▸ Text excerpt:
= = = =

That night, I poisoned 3:00, which was the only decision I had felt confident of all game.

The next day, we were down to four players left alive: myself, my demon, 3:00, and 4:30. 7:30 and 1:30 had both died, one to execution and one to the demon. That left zero living players between myself at 10:30 and the unknown powerful player at 3:00, which would become important later. I managed to speak to a couple people, including my demon; I told them that I'd poisoned 3:00, and they said POISON THEM AGAIN. I spoke to a couple more people, and then we went into day's nomination phase, with our little town of four.

Four players is a precarious position for the Good team, because the win condition for the Evil team is to have two players left alive, one of them being the demon. And the demon on this script has the opportunity to kill every night. Which means that there are three possible paths for the Good team from a four-player day:

1. They nominate and execute the demon, and win. Yay! ...but it's a one-in-four chance, and if they're not confident, they're in trouble. Because if...

2. They nominate and execute anyone who isn't the demon. This leaves them going into the final night with three players left alive. The demon will almost certainly kill during the night, which means the good team wakes up with two players left alive: the demon, and one other player. Otherwise known as the evil win condition. This is bad. It is game-over bad. So, they may choose the alternative...

3. They do not execute anyone. This leaves them going into the final night with four players left alive. The demon will almost certainly kill during the night, which means the good team wakes up with three players left alive, one of which is the demon. This puts the last death of the game in the hands of the town – execution – rather than the hands of the demon. It also means that they have a one-in-three chance of getting the demon, rather than a one-in-four.

= = = =

Dataset entries

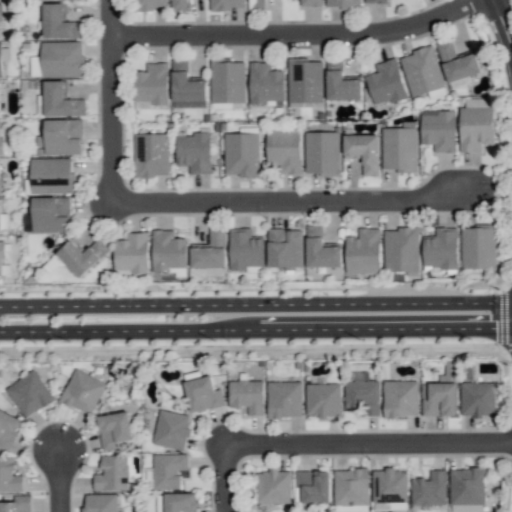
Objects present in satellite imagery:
building: (375, 1)
building: (342, 2)
building: (310, 3)
building: (226, 4)
building: (255, 4)
building: (149, 5)
building: (179, 5)
road: (505, 16)
building: (59, 22)
building: (0, 28)
road: (298, 34)
building: (62, 59)
building: (0, 60)
building: (457, 63)
building: (421, 71)
building: (304, 80)
building: (227, 81)
building: (386, 82)
building: (341, 83)
building: (151, 84)
building: (265, 84)
building: (186, 87)
building: (58, 101)
road: (113, 101)
building: (476, 127)
building: (439, 130)
building: (0, 136)
building: (60, 137)
building: (399, 149)
building: (284, 150)
building: (363, 151)
building: (194, 152)
building: (322, 153)
building: (241, 154)
building: (151, 155)
building: (51, 175)
building: (0, 187)
road: (284, 202)
building: (0, 210)
building: (50, 214)
building: (478, 247)
building: (285, 248)
building: (441, 248)
building: (245, 249)
building: (321, 249)
building: (401, 249)
building: (167, 250)
building: (210, 250)
building: (363, 251)
building: (131, 253)
building: (82, 255)
building: (1, 258)
road: (256, 304)
road: (256, 330)
building: (82, 391)
building: (29, 393)
building: (362, 393)
building: (441, 393)
building: (203, 394)
building: (246, 395)
building: (400, 398)
building: (478, 398)
building: (284, 399)
building: (322, 400)
building: (114, 428)
building: (8, 429)
building: (171, 429)
road: (368, 441)
building: (166, 470)
building: (9, 475)
road: (59, 477)
road: (226, 478)
building: (313, 485)
building: (273, 486)
building: (351, 486)
building: (429, 489)
building: (467, 490)
building: (99, 502)
building: (180, 502)
building: (16, 504)
building: (351, 508)
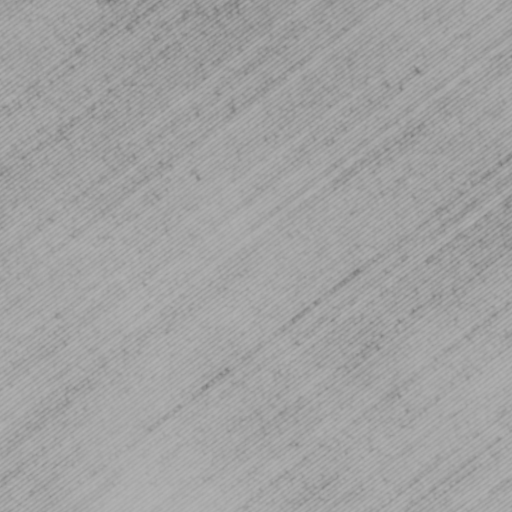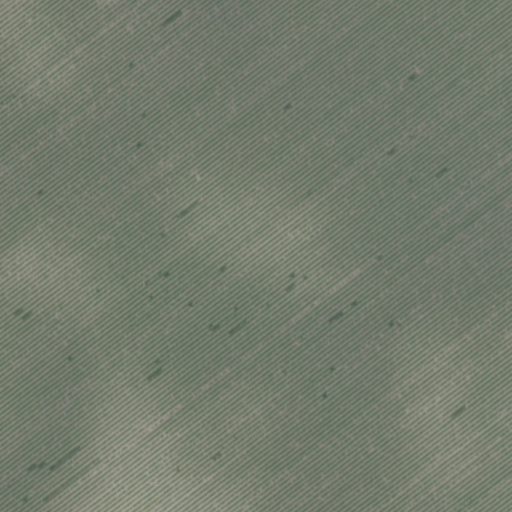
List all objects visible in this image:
crop: (255, 256)
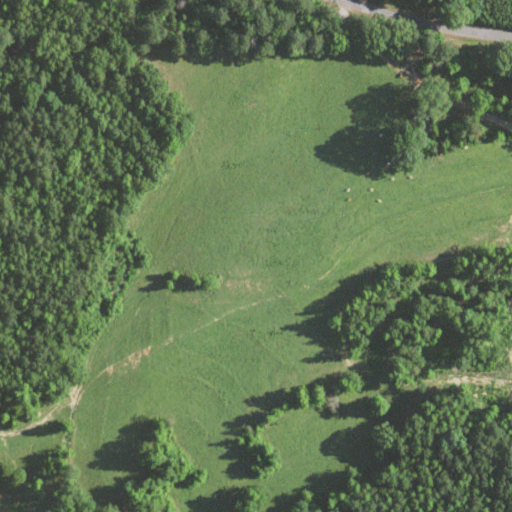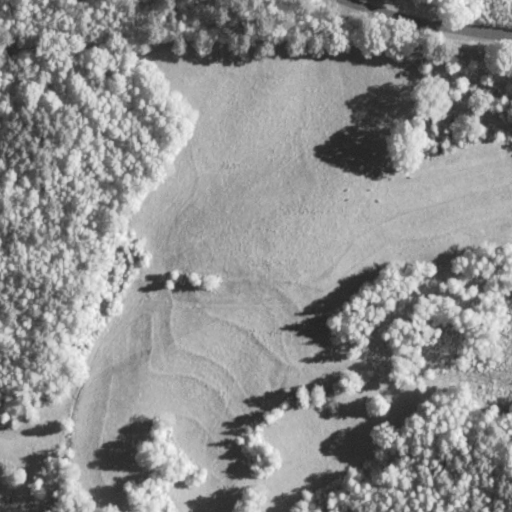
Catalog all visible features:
road: (437, 15)
road: (418, 86)
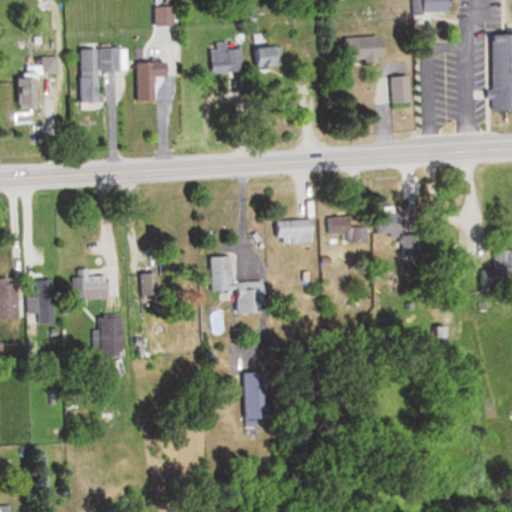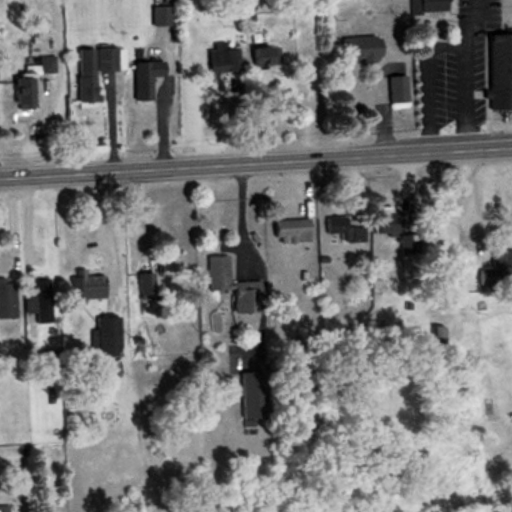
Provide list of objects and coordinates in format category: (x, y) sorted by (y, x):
building: (157, 15)
building: (357, 47)
building: (261, 56)
building: (220, 58)
building: (45, 63)
building: (89, 69)
building: (496, 70)
road: (465, 73)
building: (142, 77)
road: (428, 81)
road: (135, 84)
building: (388, 88)
building: (17, 92)
road: (256, 162)
road: (239, 218)
building: (382, 221)
building: (341, 228)
building: (287, 229)
building: (496, 267)
building: (85, 285)
building: (228, 285)
building: (6, 297)
building: (38, 300)
building: (432, 333)
building: (101, 336)
building: (249, 395)
building: (2, 509)
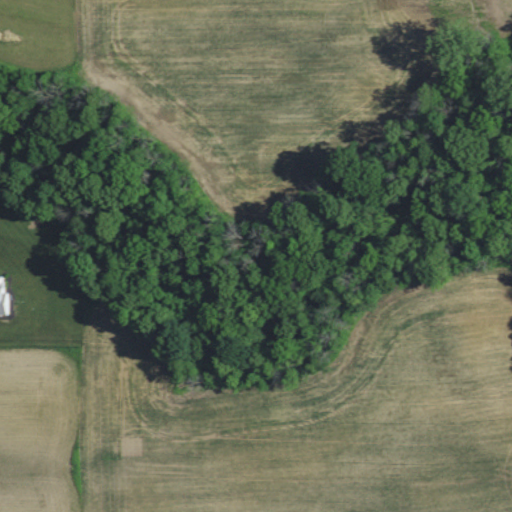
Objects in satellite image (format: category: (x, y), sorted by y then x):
building: (6, 296)
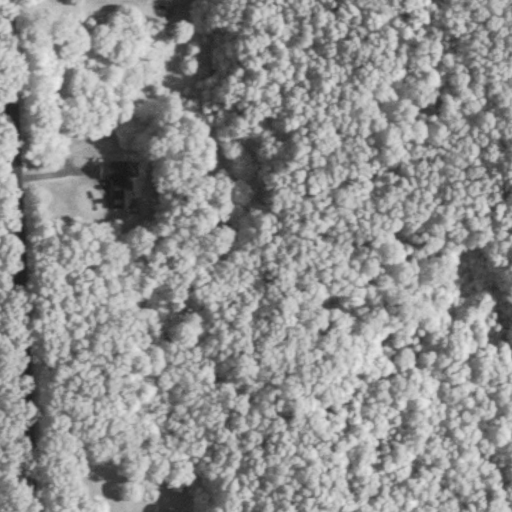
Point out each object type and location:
building: (117, 185)
road: (27, 256)
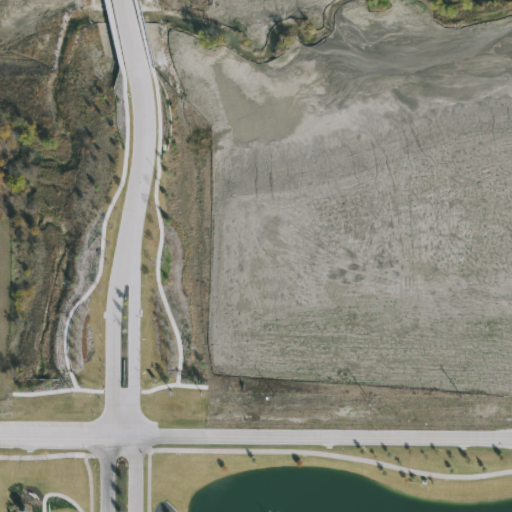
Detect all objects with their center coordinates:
road: (145, 132)
road: (122, 397)
road: (122, 417)
road: (255, 436)
road: (107, 474)
road: (135, 474)
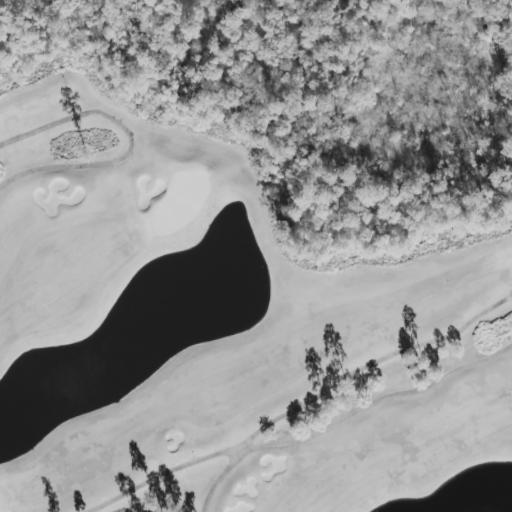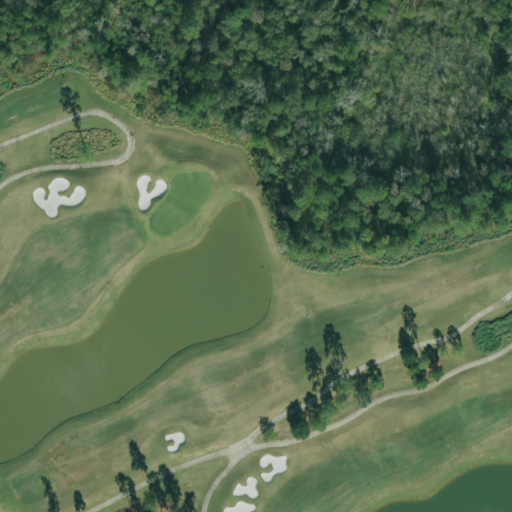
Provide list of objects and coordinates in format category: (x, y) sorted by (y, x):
park: (256, 256)
park: (256, 256)
road: (367, 371)
road: (386, 401)
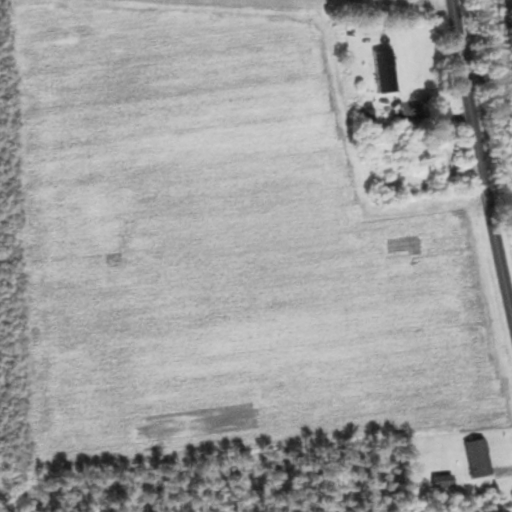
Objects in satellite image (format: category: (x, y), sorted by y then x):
building: (382, 71)
road: (483, 161)
building: (476, 458)
building: (438, 481)
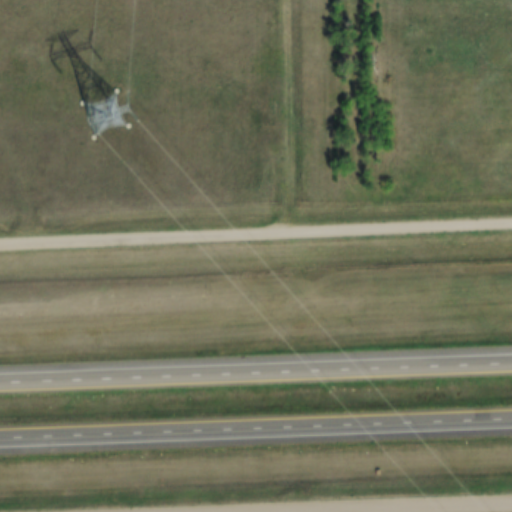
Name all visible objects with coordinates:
power tower: (104, 116)
road: (255, 233)
road: (256, 375)
road: (256, 429)
road: (419, 508)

= = = =

▸ What this exercise asks:
- a) According to the game account, what is the win condition for the Evil team?
- b) For each statement below, say whether it agrees with the game account, and quote the words of the account that decide it. (i) The narrator poisoned 3:00 that night. (ii) Both 7:30 and 1:30 were killed by the demon. (iii) If no one is executed on the four-player day, the good team gets a one-in-three chance of getting the demon.

▸ Complete answers:
- a) The Evil team wins when two players are left alive and one of them is the demon.

- b)
(i) Yes: "That night, I poisoned 3:00"
(ii) No: "7:30 and 1:30 had both died, one to execution and one to the demon."
(iii) Yes: "they have a one-in-three chance of getting the demon, rather than a one-in-four."